Passwörter gehören nicht an unsichere Stellen!
Und jede Anwendung IST unsicherer Code!
Wenn überhaupt, mach Anonymous FTP ODER sorg dafür, dass der Zugang durch den Client gegen Angreifer geschützt ist (z.B. Auth über SSL).
Wii360 hat folgendes geschrieben : | | aber natürlich hat niemand zu griff auf die Datenbank, |
GANZ sicher???
Wii360 hat folgendes geschrieben : | | die Werden Ja im Fertigen Programm nirgends im Klartext stehen! |
DFM-Dateien stehen im Klartext im Programm. Und die Eigenschaften stehen im Klartext in der DFM --> Die Passwörter stehen im Klartext im Programm.
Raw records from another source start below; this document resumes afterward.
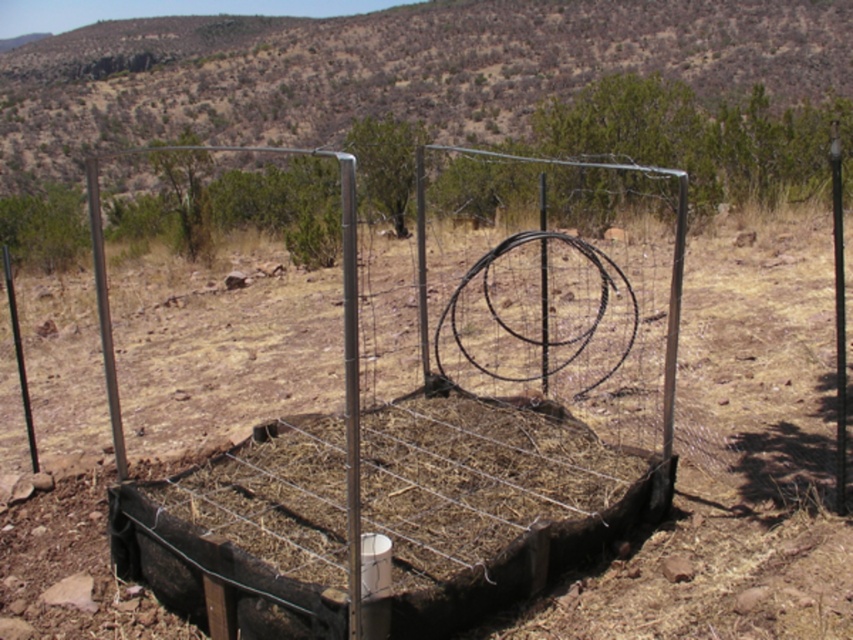
Who is shorter, metal wire fence at center or metallic pole at right?

With less height is metal wire fence at center.

Is point (496, 296) positioned after point (840, 300)?

Yes.

Which is behind, point (604, 273) or point (838, 154)?

Point (838, 154)

The height and width of the screenshot is (640, 853). In order to click on metal wire fence at center in this screenshot , I will do `click(432, 456)`.

Does metal wire fence at center have a larger size compared to metallic pole at left?

Incorrect, metal wire fence at center is not larger than metallic pole at left.

Between point (380, 401) and point (109, 371), which one is positioned in front?

Positioned in front is point (109, 371).

Find the location of a particular element. The width and height of the screenshot is (853, 640). metal wire fence at center is located at coordinates (432, 456).

Can you confirm if metallic pole at right is wider than metallic pole at left?

No.

Which is above, metallic pole at right or metallic pole at left?

metallic pole at left is above.

Find the location of a particular element. metallic pole at right is located at coordinates (838, 314).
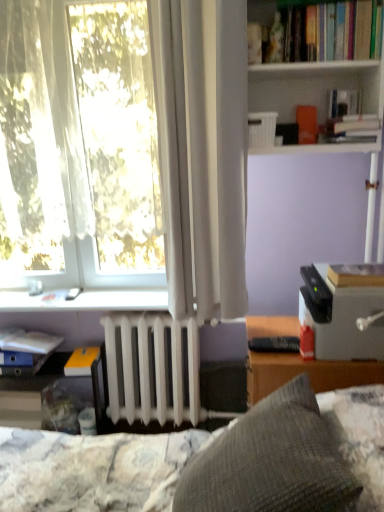
Question: Based on their sizes in the image, would you say white matte radiator at center is bigger or smaller than matte blue book at lower left, placed as the 4th book when sorted from front to back?

Choices:
 (A) big
 (B) small

Answer: (A)

Question: Is point (160, 315) positioned closer to the camera than point (16, 339)?

Choices:
 (A) closer
 (B) farther

Answer: (A)

Question: Which object is the farthest from the hardcover book at upper right, the fourth book in the back-to-front sequence?

Choices:
 (A) white plastic shelf at upper center, the 1th shelf viewed from the top
 (B) black plastic printer at right
 (C) black plastic remote control at lower center
 (D) matte blue book at lower left, positioned as the 2th book in back-to-front order
 (E) hardcover book at right, which appears as the 3th book when ordered from the bottom

Answer: (D)

Question: Which object is the farthest from the black plastic printer at right?

Choices:
 (A) gray textured pillow at center
 (B) yellow matte book at lower left, which appears as the 4th book when viewed from the right
 (C) black plastic remote control at lower center
 (D) hardcover book at right, the 1th book from the front
 (E) hardcover book at upper right, the third book viewed from the right

Answer: (B)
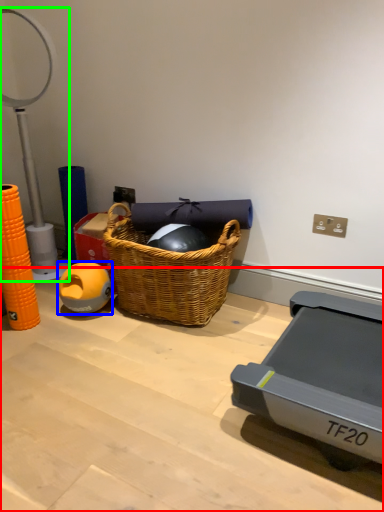
Question: Which is nearer to the table (highlighted by a red box)? ball (highlighted by a blue box) or table lamp (highlighted by a green box).

Choices:
 (A) ball
 (B) table lamp

Answer: (A)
Wii360 hat folgendes geschrieben : | | So hat niemand Zugriff, |
Nicht mal berechtigte Clients
Wii360 hat folgendes geschrieben : | | da SOFORT nach bekommen des Updates die Verindung auch geschlossen wird. |
WO soll da die Sicherheit liegen? RST- und FIN-Pakete kann man ganz einfach filtern. Wobei Hooks gehen hier auch ganz einfach
Wii360 hat folgendes geschrieben : | | Oder weißt du zufällig das es Möglichkeiten gibt das Passwort abzufangen, |
Die üblichen Verdächtigen: Wireshark und WinPCap.
Wii360 hat folgendes geschrieben : | | bzw. eine bessere alternative auf den FTP-Server zuzugreifen? |
Nutz SSL UND eine vernünftige Authentifizierung (z.B. Digest, CRAM-MD5 oder Client Cert). Am besten aber: Unterlasse den Zugriff und stelle entsprechende Web-Scripte bereit. FTP ist einfach nur grottig.
@ Wii360: Gib mir einmal solch eine EXE per PN und ich versuch mal, die Login-Daten für deinen Server rauszusuchen ...
Wenn Du sogar "Benutzerstatistiken" auf deinem Server damit schreibfähig machst, ist dein Sicherheitsloch nicht nur der Updater ...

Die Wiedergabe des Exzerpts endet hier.